- [RECORDS FOR THIS EXERCISE]:
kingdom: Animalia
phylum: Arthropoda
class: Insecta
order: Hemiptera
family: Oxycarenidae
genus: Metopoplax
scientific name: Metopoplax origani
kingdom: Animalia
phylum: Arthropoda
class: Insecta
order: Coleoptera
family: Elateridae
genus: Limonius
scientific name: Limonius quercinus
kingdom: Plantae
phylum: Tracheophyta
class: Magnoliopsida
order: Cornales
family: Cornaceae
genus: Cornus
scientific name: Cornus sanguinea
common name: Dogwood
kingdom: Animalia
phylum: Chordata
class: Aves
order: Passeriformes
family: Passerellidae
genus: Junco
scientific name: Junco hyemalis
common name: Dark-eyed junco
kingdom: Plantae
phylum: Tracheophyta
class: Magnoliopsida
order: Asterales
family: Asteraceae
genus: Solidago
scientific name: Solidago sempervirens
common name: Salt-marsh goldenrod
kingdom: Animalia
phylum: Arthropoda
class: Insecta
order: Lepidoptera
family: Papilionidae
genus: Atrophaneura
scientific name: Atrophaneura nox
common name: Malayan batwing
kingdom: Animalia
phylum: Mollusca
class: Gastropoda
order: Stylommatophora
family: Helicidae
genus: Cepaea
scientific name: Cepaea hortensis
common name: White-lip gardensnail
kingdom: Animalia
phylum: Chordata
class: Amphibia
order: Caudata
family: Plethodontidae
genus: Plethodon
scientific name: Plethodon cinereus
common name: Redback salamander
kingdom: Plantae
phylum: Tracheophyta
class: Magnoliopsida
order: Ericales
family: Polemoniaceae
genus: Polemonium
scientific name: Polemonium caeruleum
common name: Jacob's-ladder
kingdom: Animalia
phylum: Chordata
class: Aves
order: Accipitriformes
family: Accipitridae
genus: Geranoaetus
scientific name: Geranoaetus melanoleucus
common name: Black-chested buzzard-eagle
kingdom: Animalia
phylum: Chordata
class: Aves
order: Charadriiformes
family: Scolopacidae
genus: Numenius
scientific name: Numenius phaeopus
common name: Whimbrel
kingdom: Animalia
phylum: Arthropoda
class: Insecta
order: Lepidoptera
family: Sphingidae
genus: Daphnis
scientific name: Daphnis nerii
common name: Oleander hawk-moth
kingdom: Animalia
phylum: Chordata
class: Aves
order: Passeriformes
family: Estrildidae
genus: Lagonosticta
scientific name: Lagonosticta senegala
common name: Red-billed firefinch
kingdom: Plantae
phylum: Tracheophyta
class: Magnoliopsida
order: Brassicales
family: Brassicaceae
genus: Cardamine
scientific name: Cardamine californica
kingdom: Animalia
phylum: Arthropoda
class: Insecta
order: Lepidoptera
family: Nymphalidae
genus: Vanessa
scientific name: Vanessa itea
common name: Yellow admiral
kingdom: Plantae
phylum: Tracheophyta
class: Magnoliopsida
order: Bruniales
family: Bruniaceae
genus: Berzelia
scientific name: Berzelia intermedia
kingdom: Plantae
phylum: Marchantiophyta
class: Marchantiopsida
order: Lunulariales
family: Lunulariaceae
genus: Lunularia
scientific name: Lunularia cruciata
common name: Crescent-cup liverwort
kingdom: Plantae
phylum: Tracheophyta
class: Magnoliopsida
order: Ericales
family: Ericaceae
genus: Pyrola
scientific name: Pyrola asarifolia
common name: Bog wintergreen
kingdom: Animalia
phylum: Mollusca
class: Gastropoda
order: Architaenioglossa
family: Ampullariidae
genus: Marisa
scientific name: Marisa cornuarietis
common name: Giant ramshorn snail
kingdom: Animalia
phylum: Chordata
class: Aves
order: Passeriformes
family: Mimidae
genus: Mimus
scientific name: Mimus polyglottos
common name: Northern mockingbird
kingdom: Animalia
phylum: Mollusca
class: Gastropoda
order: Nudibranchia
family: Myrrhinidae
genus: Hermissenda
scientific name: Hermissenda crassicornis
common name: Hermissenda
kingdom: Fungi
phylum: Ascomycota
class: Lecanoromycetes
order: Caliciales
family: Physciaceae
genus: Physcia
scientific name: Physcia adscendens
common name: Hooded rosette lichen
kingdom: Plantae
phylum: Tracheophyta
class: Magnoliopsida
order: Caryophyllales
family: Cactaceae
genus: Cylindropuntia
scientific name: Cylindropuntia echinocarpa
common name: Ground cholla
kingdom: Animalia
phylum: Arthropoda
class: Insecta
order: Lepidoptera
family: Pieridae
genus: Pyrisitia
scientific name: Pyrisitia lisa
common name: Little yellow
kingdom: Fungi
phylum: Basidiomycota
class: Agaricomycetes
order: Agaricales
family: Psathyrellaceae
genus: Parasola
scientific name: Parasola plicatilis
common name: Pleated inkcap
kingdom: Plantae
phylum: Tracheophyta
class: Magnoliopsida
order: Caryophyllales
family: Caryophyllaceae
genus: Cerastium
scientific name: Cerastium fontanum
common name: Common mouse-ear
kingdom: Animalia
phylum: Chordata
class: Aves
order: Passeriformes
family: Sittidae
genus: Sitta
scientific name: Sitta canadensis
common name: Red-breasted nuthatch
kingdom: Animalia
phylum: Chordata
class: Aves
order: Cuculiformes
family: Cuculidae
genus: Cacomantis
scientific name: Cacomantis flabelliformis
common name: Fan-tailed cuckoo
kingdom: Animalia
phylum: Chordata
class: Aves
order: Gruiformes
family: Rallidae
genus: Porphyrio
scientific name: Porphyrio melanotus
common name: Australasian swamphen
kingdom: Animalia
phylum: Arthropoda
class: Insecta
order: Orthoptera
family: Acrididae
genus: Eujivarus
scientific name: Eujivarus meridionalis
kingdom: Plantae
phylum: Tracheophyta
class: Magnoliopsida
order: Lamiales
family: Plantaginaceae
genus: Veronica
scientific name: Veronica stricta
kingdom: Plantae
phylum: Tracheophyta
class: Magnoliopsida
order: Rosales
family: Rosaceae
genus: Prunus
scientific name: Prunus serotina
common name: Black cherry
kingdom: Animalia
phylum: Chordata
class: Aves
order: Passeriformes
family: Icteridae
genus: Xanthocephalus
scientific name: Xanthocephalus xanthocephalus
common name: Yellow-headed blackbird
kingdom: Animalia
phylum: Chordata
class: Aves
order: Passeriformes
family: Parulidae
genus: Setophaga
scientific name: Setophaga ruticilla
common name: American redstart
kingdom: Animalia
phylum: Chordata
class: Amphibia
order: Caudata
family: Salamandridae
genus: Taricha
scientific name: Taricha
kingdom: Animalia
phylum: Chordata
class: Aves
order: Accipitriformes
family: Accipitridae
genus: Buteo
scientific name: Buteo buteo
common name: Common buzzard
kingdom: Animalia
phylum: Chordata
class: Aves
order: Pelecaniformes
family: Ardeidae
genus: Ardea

- [TASK PROMPT]: Please change every "scientific name" in the lines of these items to "binomial name" and leave everything else the same.

- [SOLVED PROBLEM]:
kingdom: Animalia
phylum: Arthropoda
class: Insecta
order: Hemiptera
family: Oxycarenidae
genus: Metopoplax
binomial name: Metopoplax origani
kingdom: Animalia
phylum: Arthropoda
class: Insecta
order: Coleoptera
family: Elateridae
genus: Limonius
binomial name: Limonius quercinus
kingdom: Plantae
phylum: Tracheophyta
class: Magnoliopsida
order: Cornales
family: Cornaceae
genus: Cornus
binomial name: Cornus sanguinea
common name: Dogwood
kingdom: Animalia
phylum: Chordata
class: Aves
order: Passeriformes
family: Passerellidae
genus: Junco
binomial name: Junco hyemalis
common name: Dark-eyed junco
kingdom: Plantae
phylum: Tracheophyta
class: Magnoliopsida
order: Asterales
family: Asteraceae
genus: Solidago
binomial name: Solidago sempervirens
common name: Salt-marsh goldenrod
kingdom: Animalia
phylum: Arthropoda
class: Insecta
order: Lepidoptera
family: Papilionidae
genus: Atrophaneura
binomial name: Atrophaneura nox
common name: Malayan batwing
kingdom: Animalia
phylum: Mollusca
class: Gastropoda
order: Stylommatophora
family: Helicidae
genus: Cepaea
binomial name: Cepaea hortensis
common name: White-lip gardensnail
kingdom: Animalia
phylum: Chordata
class: Amphibia
order: Caudata
family: Plethodontidae
genus: Plethodon
binomial name: Plethodon cinereus
common name: Redback salamander
kingdom: Plantae
phylum: Tracheophyta
class: Magnoliopsida
order: Ericales
family: Polemoniaceae
genus: Polemonium
binomial name: Polemonium caeruleum
common name: Jacob's-ladder
kingdom: Animalia
phylum: Chordata
class: Aves
order: Accipitriformes
family: Accipitridae
genus: Geranoaetus
binomial name: Geranoaetus melanoleucus
common name: Black-chested buzzard-eagle
kingdom: Animalia
phylum: Chordata
class: Aves
order: Charadriiformes
family: Scolopacidae
genus: Numenius
binomial name: Numenius phaeopus
common name: Whimbrel
kingdom: Animalia
phylum: Arthropoda
class: Insecta
order: Lepidoptera
family: Sphingidae
genus: Daphnis
binomial name: Daphnis nerii
common name: Oleander hawk-moth
kingdom: Animalia
phylum: Chordata
class: Aves
order: Passeriformes
family: Estrildidae
genus: Lagonosticta
binomial name: Lagonosticta senegala
common name: Red-billed firefinch
kingdom: Plantae
phylum: Tracheophyta
class: Magnoliopsida
order: Brassicales
family: Brassicaceae
genus: Cardamine
binomial name: Cardamine californica
kingdom: Animalia
phylum: Arthropoda
class: Insecta
order: Lepidoptera
family: Nymphalidae
genus: Vanessa
binomial name: Vanessa itea
common name: Yellow admiral
kingdom: Plantae
phylum: Tracheophyta
class: Magnoliopsida
order: Bruniales
family: Bruniaceae
genus: Berzelia
binomial name: Berzelia intermedia
kingdom: Plantae
phylum: Marchantiophyta
class: Marchantiopsida
order: Lunulariales
family: Lunulariaceae
genus: Lunularia
binomial name: Lunularia cruciata
common name: Crescent-cup liverwort
kingdom: Plantae
phylum: Tracheophyta
class: Magnoliopsida
order: Ericales
family: Ericaceae
genus: Pyrola
binomial name: Pyrola asarifolia
common name: Bog wintergreen
kingdom: Animalia
phylum: Mollusca
class: Gastropoda
order: Architaenioglossa
family: Ampullariidae
genus: Marisa
binomial name: Marisa cornuarietis
common name: Giant ramshorn snail
kingdom: Animalia
phylum: Chordata
class: Aves
order: Passeriformes
family: Mimidae
genus: Mimus
binomial name: Mimus polyglottos
common name: Northern mockingbird
kingdom: Animalia
phylum: Mollusca
class: Gastropoda
order: Nudibranchia
family: Myrrhinidae
genus: Hermissenda
binomial name: Hermissenda crassicornis
common name: Hermissenda
kingdom: Fungi
phylum: Ascomycota
class: Lecanoromycetes
order: Caliciales
family: Physciaceae
genus: Physcia
binomial name: Physcia adscendens
common name: Hooded rosette lichen
kingdom: Plantae
phylum: Tracheophyta
class: Magnoliopsida
order: Caryophyllales
family: Cactaceae
genus: Cylindropuntia
binomial name: Cylindropuntia echinocarpa
common name: Ground cholla
kingdom: Animalia
phylum: Arthropoda
class: Insecta
order: Lepidoptera
family: Pieridae
genus: Pyrisitia
binomial name: Pyrisitia lisa
common name: Little yellow
kingdom: Fungi
phylum: Basidiomycota
class: Agaricomycetes
order: Agaricales
family: Psathyrellaceae
genus: Parasola
binomial name: Parasola plicatilis
common name: Pleated inkcap
kingdom: Plantae
phylum: Tracheophyta
class: Magnoliopsida
order: Caryophyllales
family: Caryophyllaceae
genus: Cerastium
binomial name: Cerastium fontanum
common name: Common mouse-ear
kingdom: Animalia
phylum: Chordata
class: Aves
order: Passeriformes
family: Sittidae
genus: Sitta
binomial name: Sitta canadensis
common name: Red-breasted nuthatch
kingdom: Animalia
phylum: Chordata
class: Aves
order: Cuculiformes
family: Cuculidae
genus: Cacomantis
binomial name: Cacomantis flabelliformis
common name: Fan-tailed cuckoo
kingdom: Animalia
phylum: Chordata
class: Aves
order: Gruiformes
family: Rallidae
genus: Porphyrio
binomial name: Porphyrio melanotus
common name: Australasian swamphen
kingdom: Animalia
phylum: Arthropoda
class: Insecta
order: Orthoptera
family: Acrididae
genus: Eujivarus
binomial name: Eujivarus meridionalis
kingdom: Plantae
phylum: Tracheophyta
class: Magnoliopsida
order: Lamiales
family: Plantaginaceae
genus: Veronica
binomial name: Veronica stricta
kingdom: Plantae
phylum: Tracheophyta
class: Magnoliopsida
order: Rosales
family: Rosaceae
genus: Prunus
binomial name: Prunus serotina
common name: Black cherry
kingdom: Animalia
phylum: Chordata
class: Aves
order: Passeriformes
family: Icteridae
genus: Xanthocephalus
binomial name: Xanthocephalus xanthocephalus
common name: Yellow-headed blackbird
kingdom: Animalia
phylum: Chordata
class: Aves
order: Passeriformes
family: Parulidae
genus: Setophaga
binomial name: Setophaga ruticilla
common name: American redstart
kingdom: Animalia
phylum: Chordata
class: Amphibia
order: Caudata
family: Salamandridae
genus: Taricha
binomial name: Taricha
kingdom: Animalia
phylum: Chordata
class: Aves
order: Accipitriformes
family: Accipitridae
genus: Buteo
binomial name: Buteo buteo
common name: Common buzzard
kingdom: Animalia
phylum: Chordata
class: Aves
order: Pelecaniformes
family: Ardeidae
genus: Ardea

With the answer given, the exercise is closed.